Intersections are where driving gets complicated. Traffic crosses, turns stack up, signals change, and timing matters. When something goes wrong, it usually happens fast.
In Florida, that risk shows up clearly in the data. The state sees hundreds of thousands of crashes each year, and a large share of them happen at intersections. This is not a coincidence. It is a pattern tied to how roads are built and how people move through them.
It is not just “bad intersections”
There is a tendency to label certain intersections as dangerous, as if the problem is isolated to a few locations. In reality, the same types of intersections across Florida tend to produce the same kinds of crashes.
You see it most often in:
- Large urban corridors in cities like Miami, Orlando, Tampa, and Jacksonville
- High-speed highways that meet local roads
- Multi-lane intersections with heavy turning traffic
- Areas with a steady flow of tourists and unfamiliar drivers
These locations share one thing. They combine speed, volume, and complexity in the same space.
Where risk really comes from
When you step back and look at crash patterns, a few causes show up again and again.

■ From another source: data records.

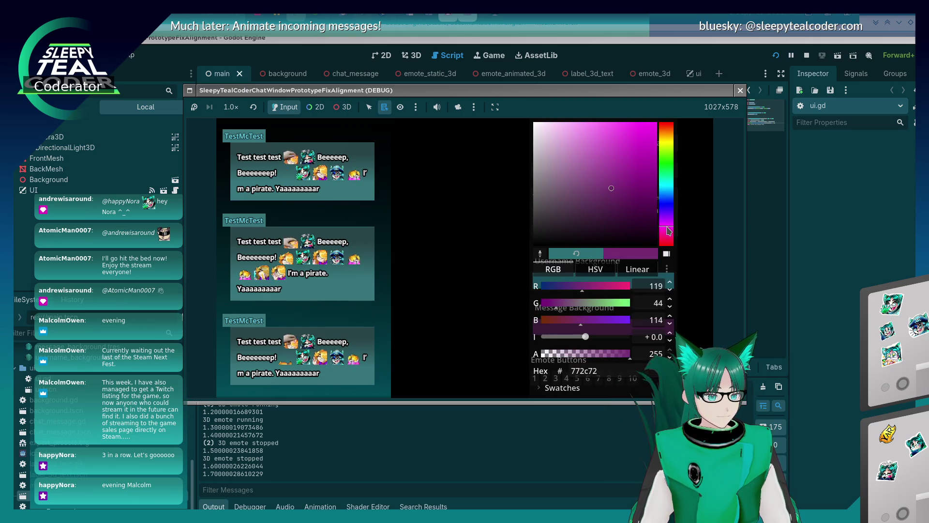
left_click(431, 265)
left_click(581, 278)
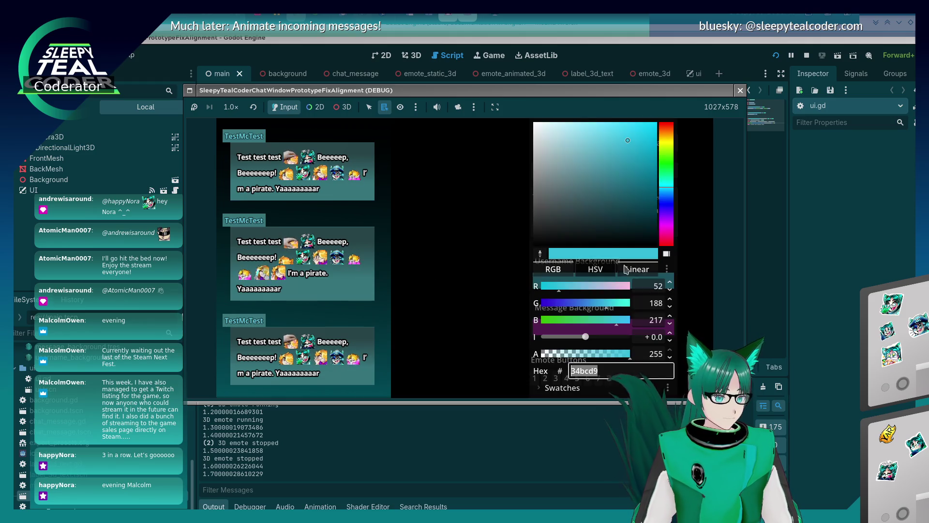
left_click(673, 145)
left_click(486, 187)
left_click(589, 147)
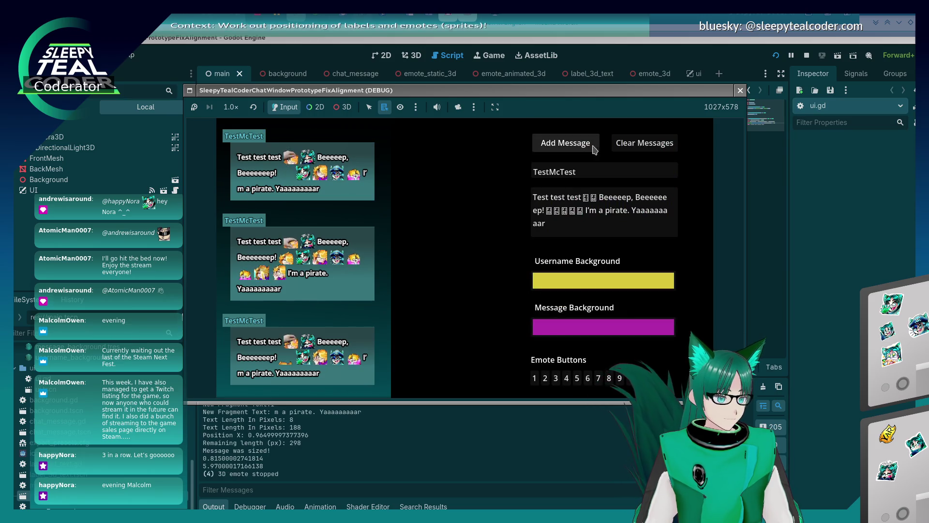
Post two messages with the new colours, then stop the prototype with F8.
left_click(560, 146)
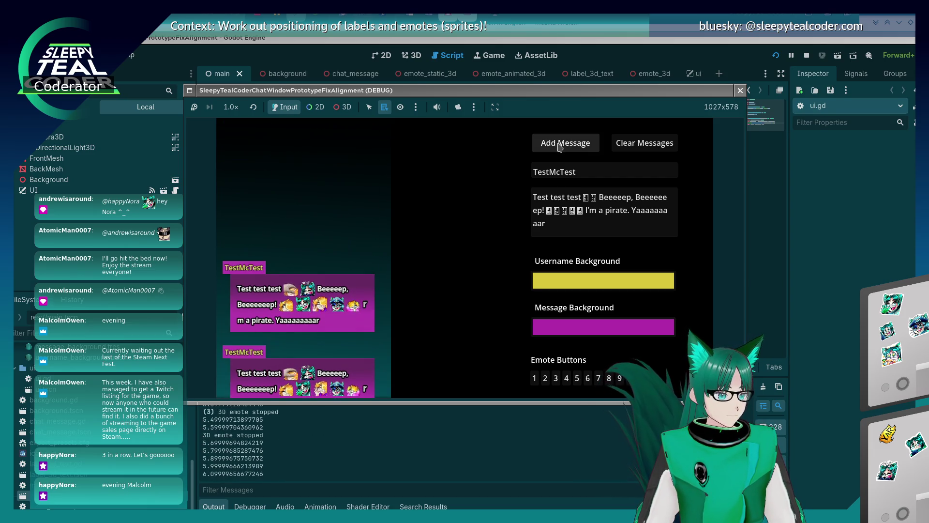
left_click(559, 145)
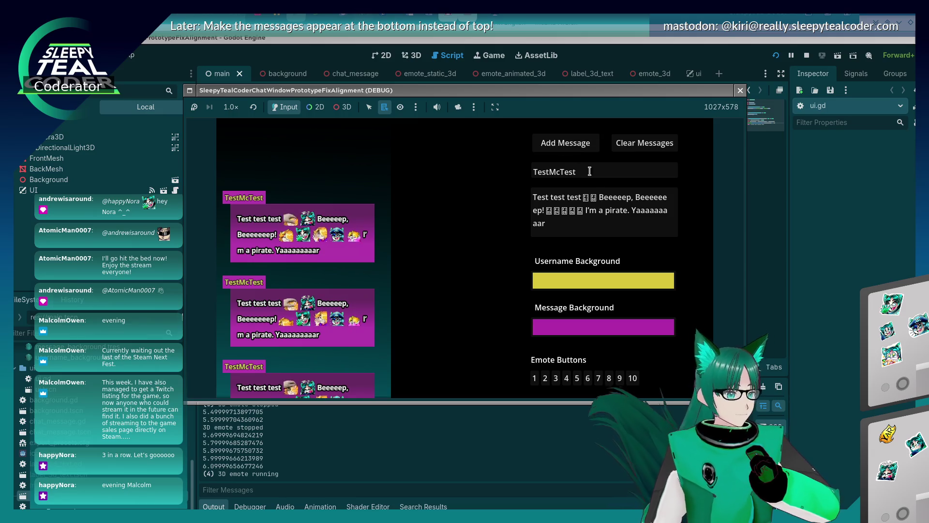
key("F8")
In chat_message.gd, find the background mesh load call and add a new_mesh = line above it.
left_click(242, 134)
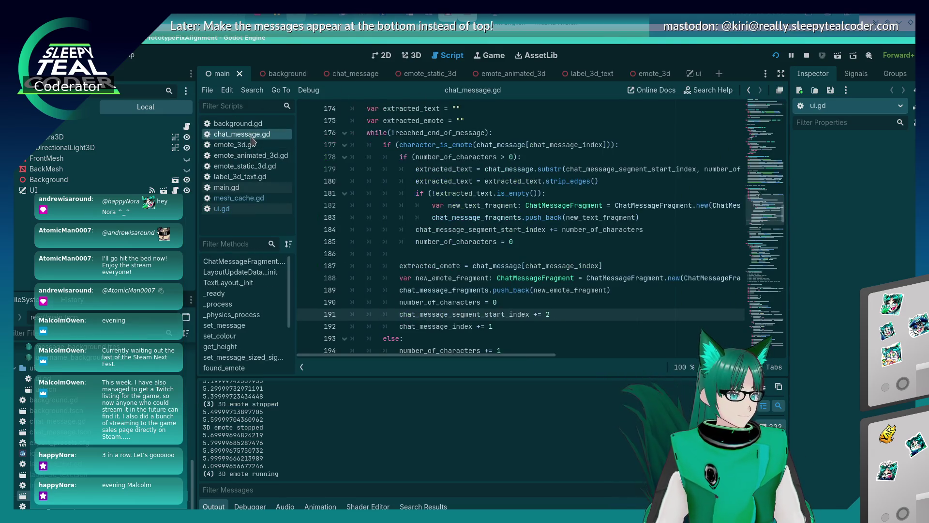
left_click(478, 188)
key("ctrl+f")
type("load(")
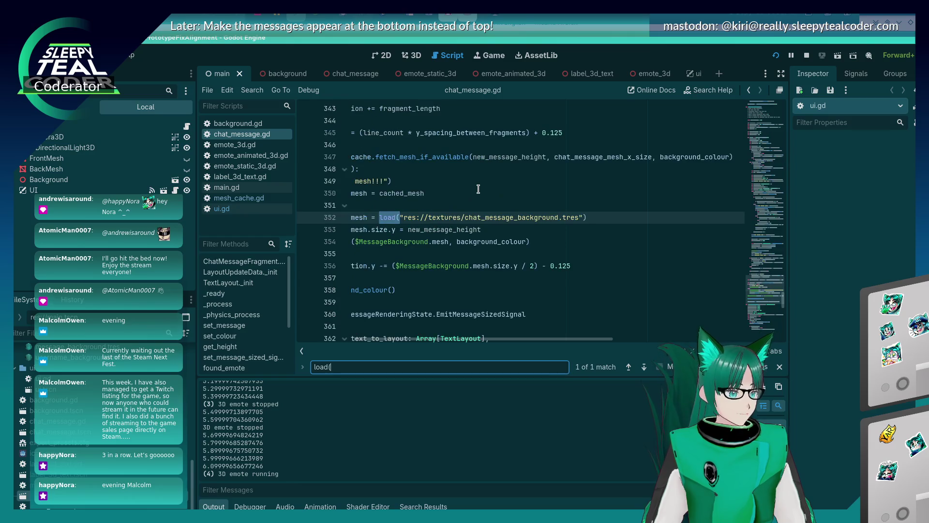
key("Escape")
key("Right")
key("Right")
key("Right")
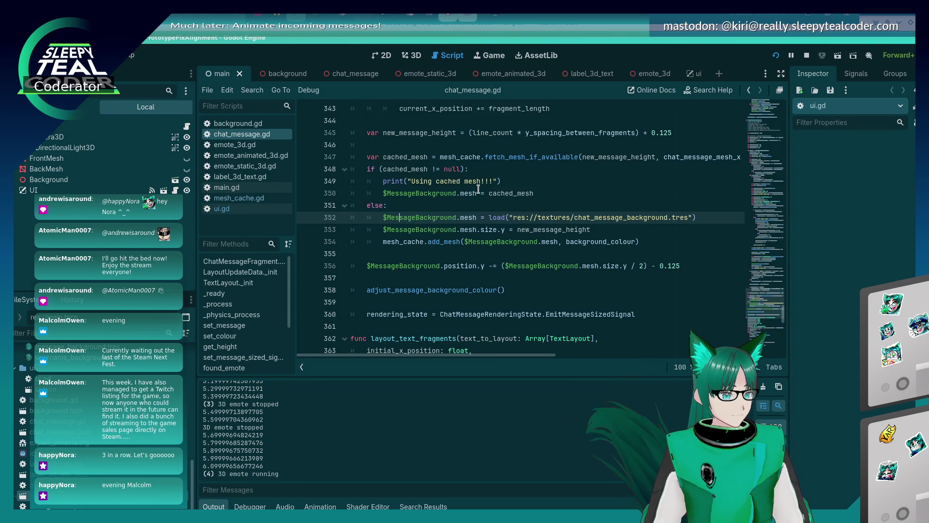
key("ctrl+shift+Return")
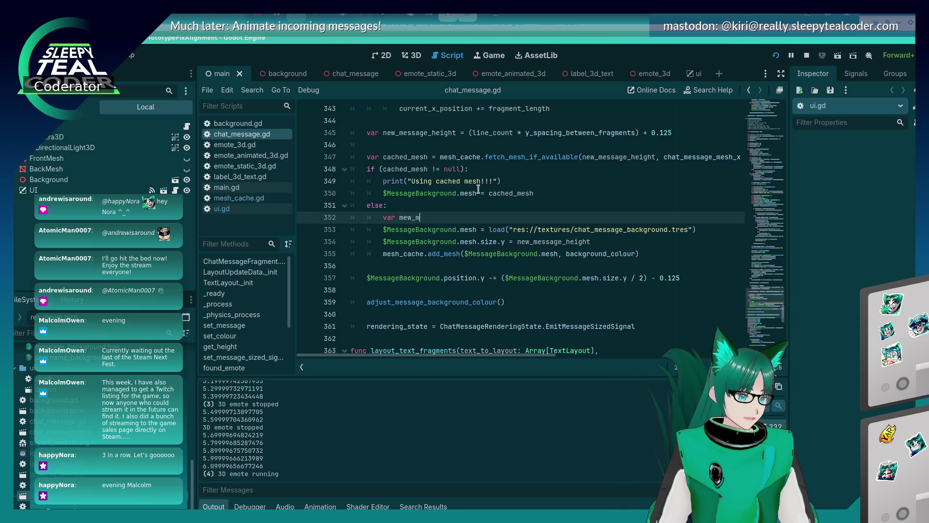
key("BackSpace")
key("BackSpace")
key("BackSpace")
type("new_mesh ")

- Too many decisions at once
- Wide intersections with multiple lanes force drivers to process a lot in a short amount of time. Signals, turning vehicles, lane positioning and pedestrians all compete for attention.
- Left turns across traffic
- Left turns continue to be one of the most common sources of serious crashes. Drivers are judging gaps in oncoming traffic, often under pressure from cars behind them.
- Speed meeting a stop
- When a fast-moving road leads into a signalized intersection, drivers are not always ready to slow down. That leads to hard braking, rear-end crashes, and vehicles entering the intersection too late.

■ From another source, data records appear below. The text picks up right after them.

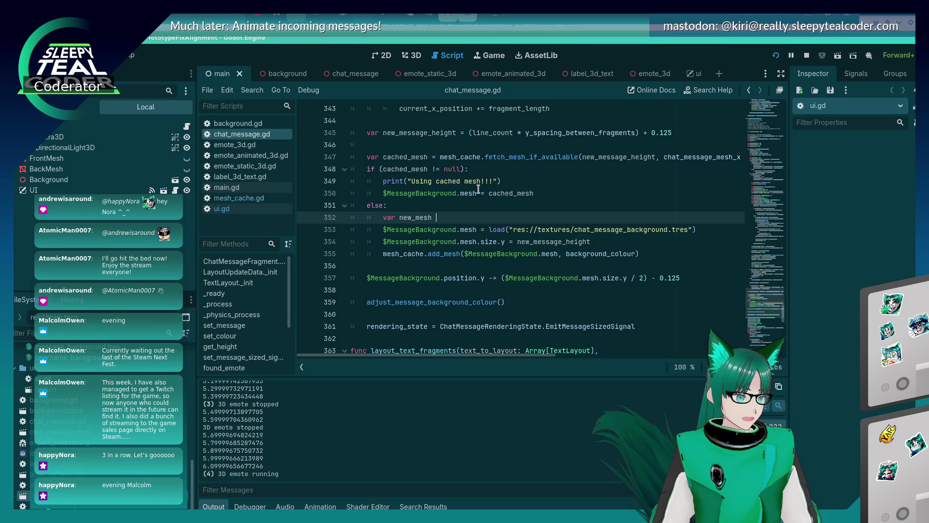
type("=")
Move the load call into new_mesh, assign $MessageBackground.mesh = new_mesh, save, and run.
key("Down")
key("ctrl+Right")
key("ctrl+Right")
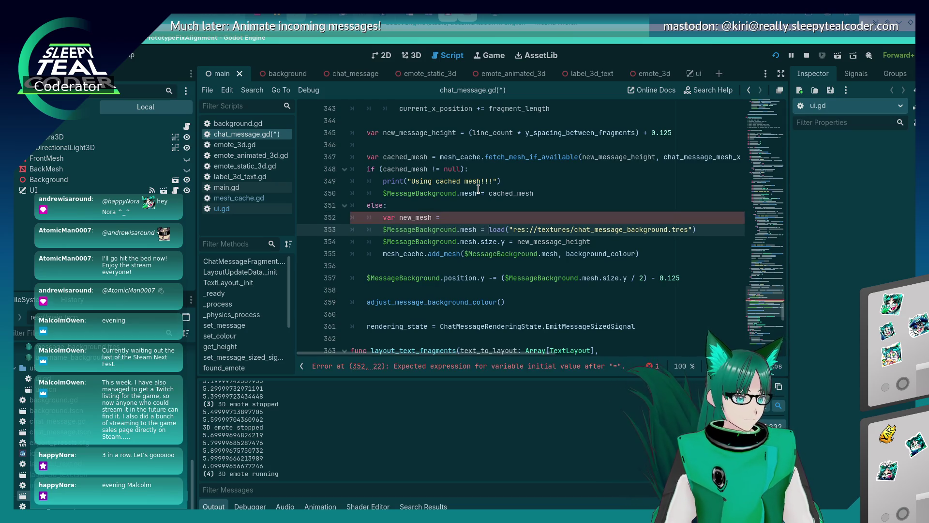
key("shift+End")
key("ctrl+x")
key("Up")
key("End")
key("ctrl+v")
key("Down")
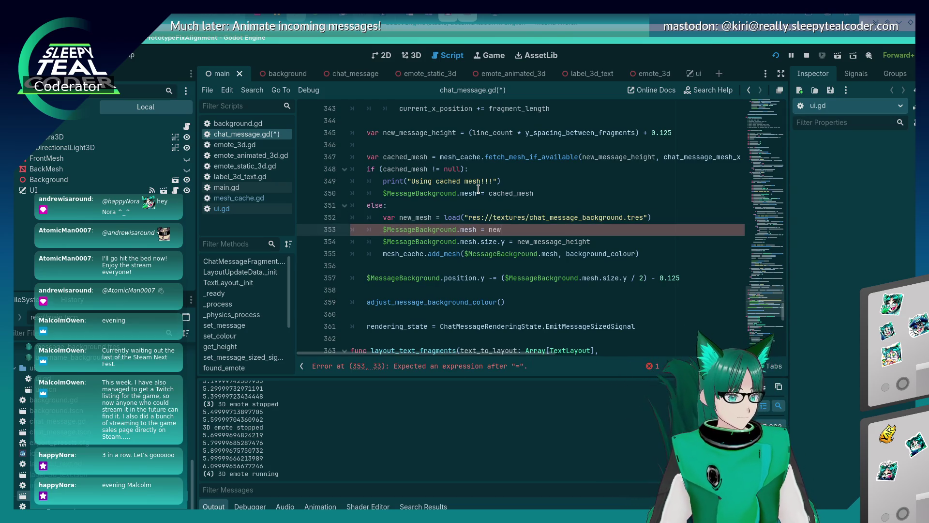
type("sh")
key("ctrl+s")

- Congestion changes behavior
- Heavy traffic creates frustration. People take chances they would not take on an open road. Late yellows get pushed. Gaps get forced. Attention drops.
- Drivers who do not know the road
- Florida roads carry a mix of locals and visitors. Tourists rely on directions and make last-second moves. That hesitation and unpredictability increase conflict.
- Pedestrian exposure
- In many areas, wide roads meet steady foot traffic. Long crossings and high speeds leave little margin for error.